The middle section turns to the political situation and produces the letter’s most famous moment: a speech of Octavian’s has reached Cicero in which the young heir, with hand stretched out toward the statue of his adoptive father, swears “as I hope to attain the honours of my father.” Cicero’s response is in Greek, the disgust unbroken by the register-shift: [Greek: m\=ede s\=othei\=en hupo ge toioutou] — “may I never be saved by the likes of him.” This is December 44, and the calculation is the one that will prove fatal: that Octavian can be used against Antony and then discarded. Cicero has not yet committed to that gamble but is moving toward it; he will look to Casca’s tribunate (Casca, one of the assassins) as the index of which way the young man will go. The cover-letter from Lepta which he is sending on suggests Antony — “that [Greek: Stratullax],” that strutting comic-stage soldier — has been knocked off his pedestal.

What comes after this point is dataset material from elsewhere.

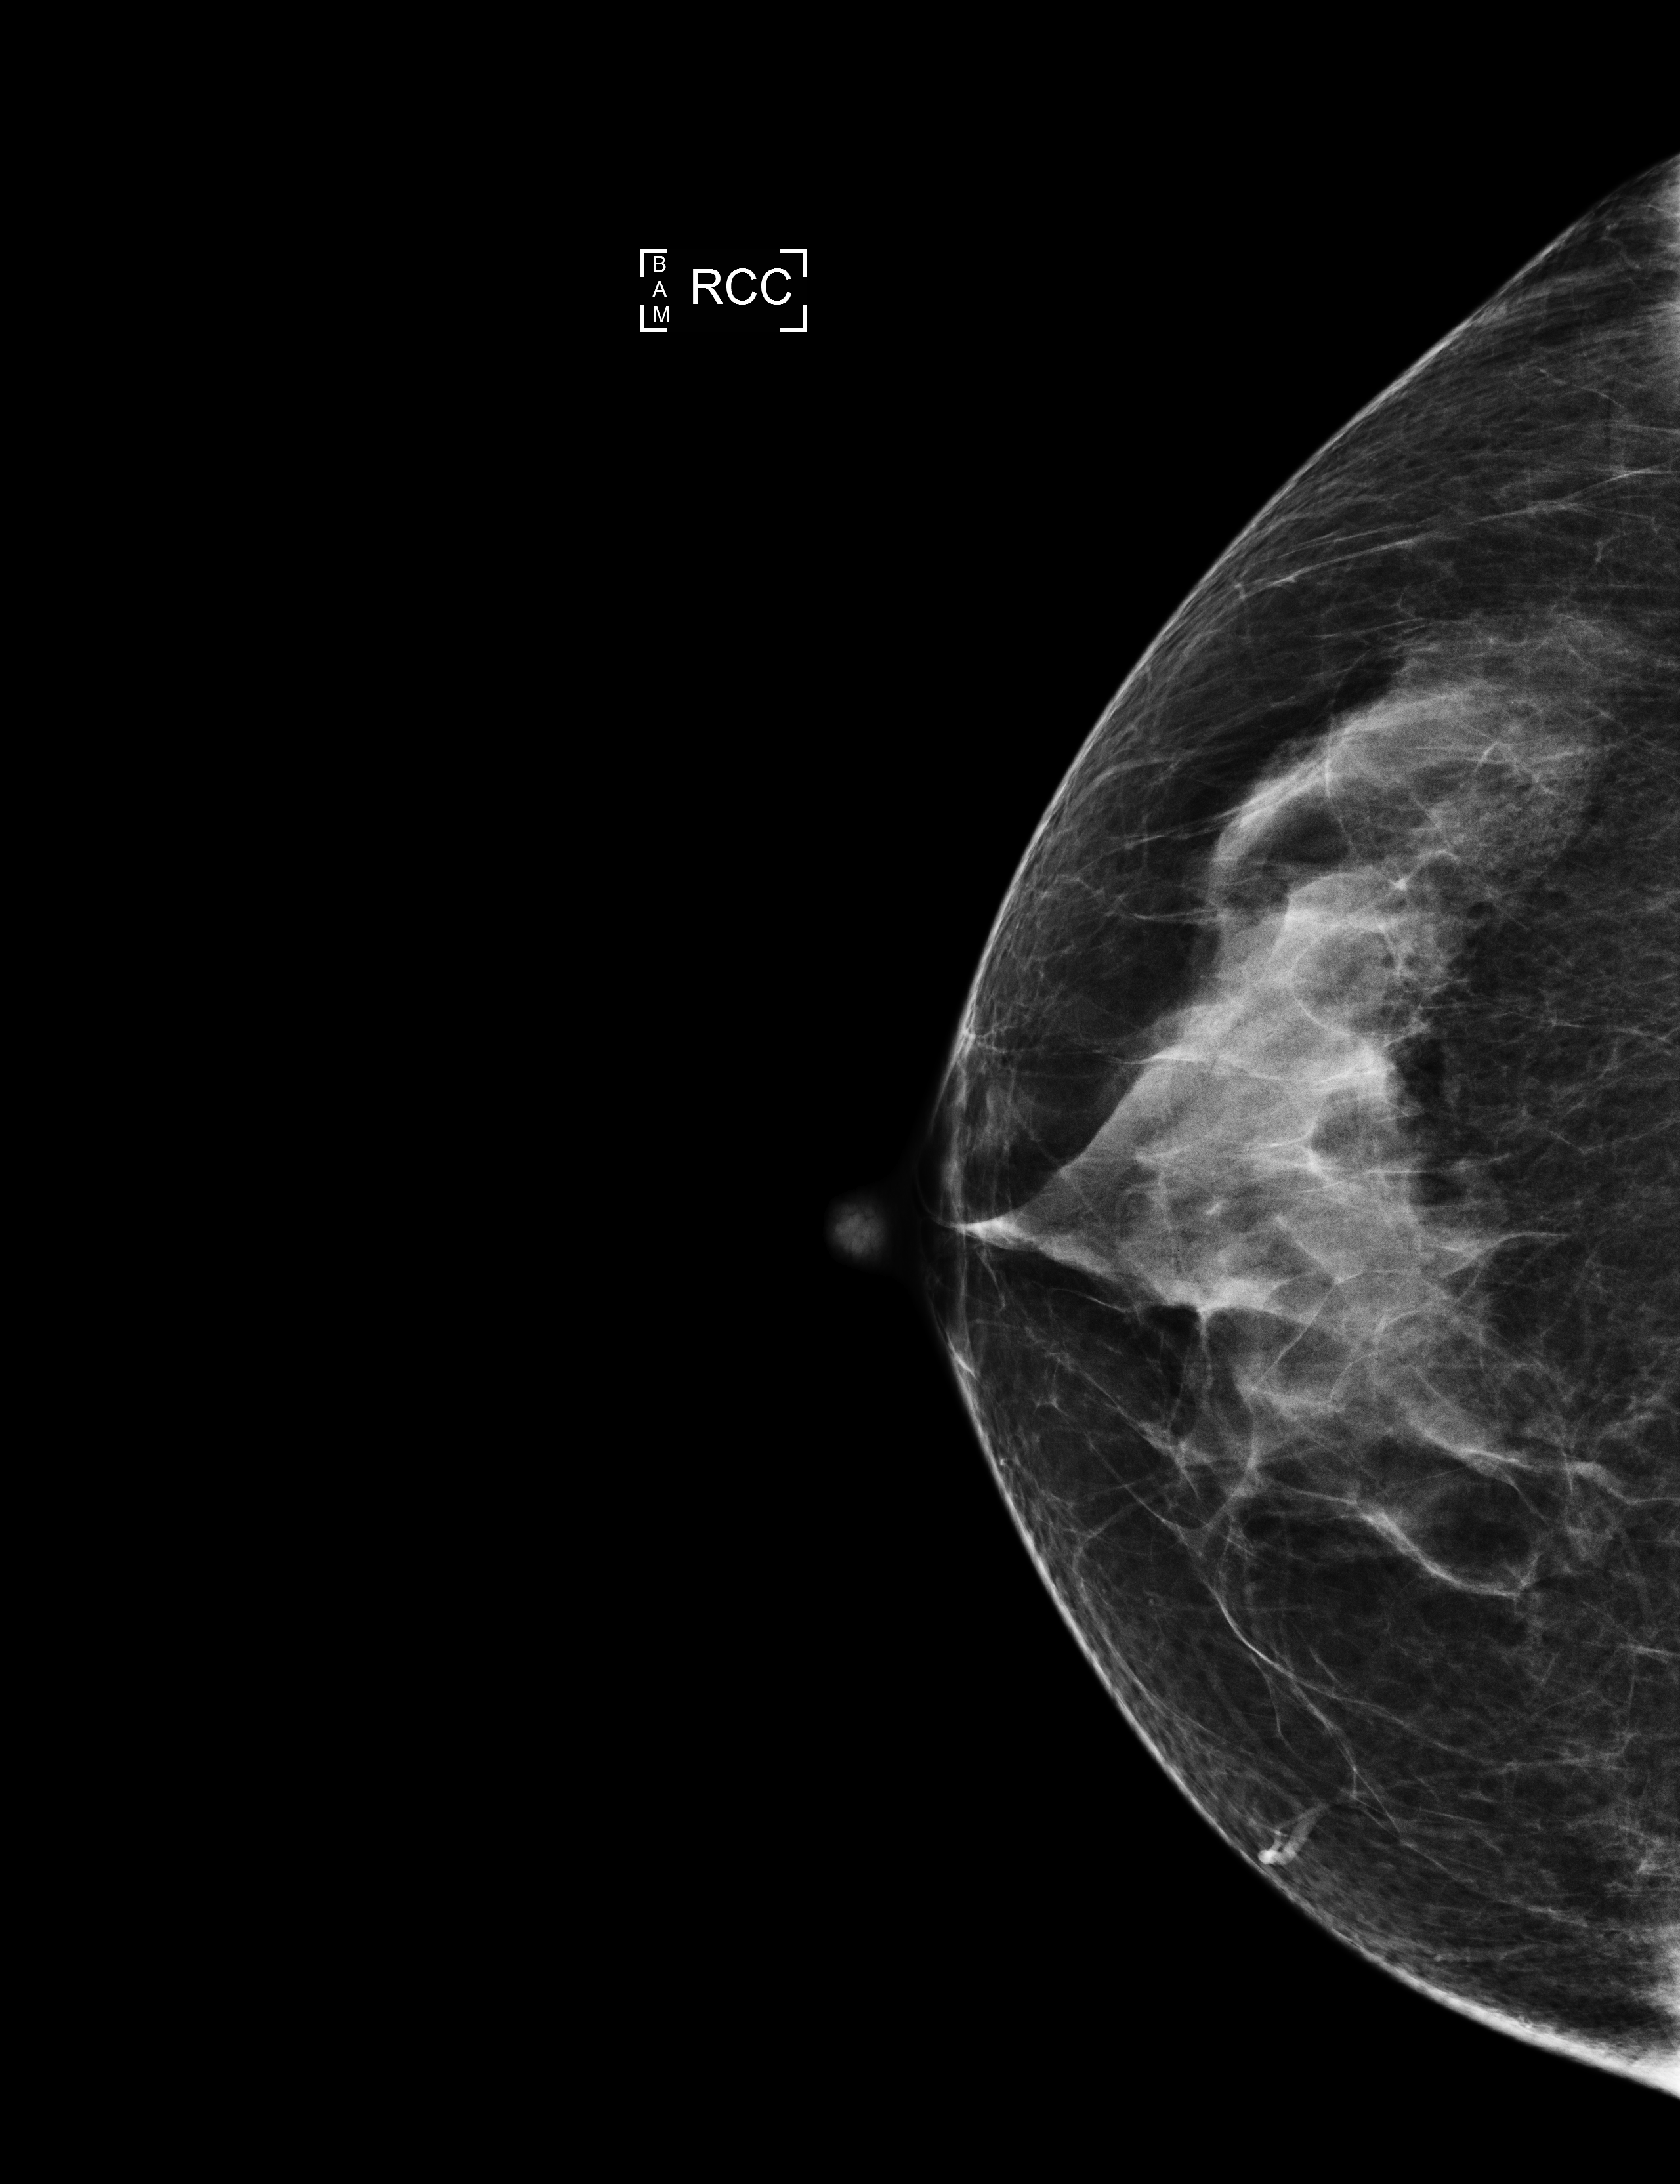
Digital mammogram (FFDM); right breast; craniocaudal (CC) view; annual screening mammography examination; compressed breast thickness 64 mm. Female patient, age 59 years.
Final BI-RADS category for the screening round (tomosynthesis exam, both breasts): category 1.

The closing two sections drop the public matter abruptly — “in cases beyond hope even Hippocrates forbids the application of medicine” — and turn to a humiliating private one: a debt of 25,000 sesterces to Montanus, which Cicero had promised to pay on his son’s honour, has gone unpaid, Aurelius has been forced to borrow at ruinous interest, and the money Atticus had thought would come from Dolabella is not coming. “It is more shameful to fall privately than publicly.” The letter ends with Cicero’s decision to come down from Arpinum: adsum igitur — “So — I am coming.” It is the last line we have from him to Atticus.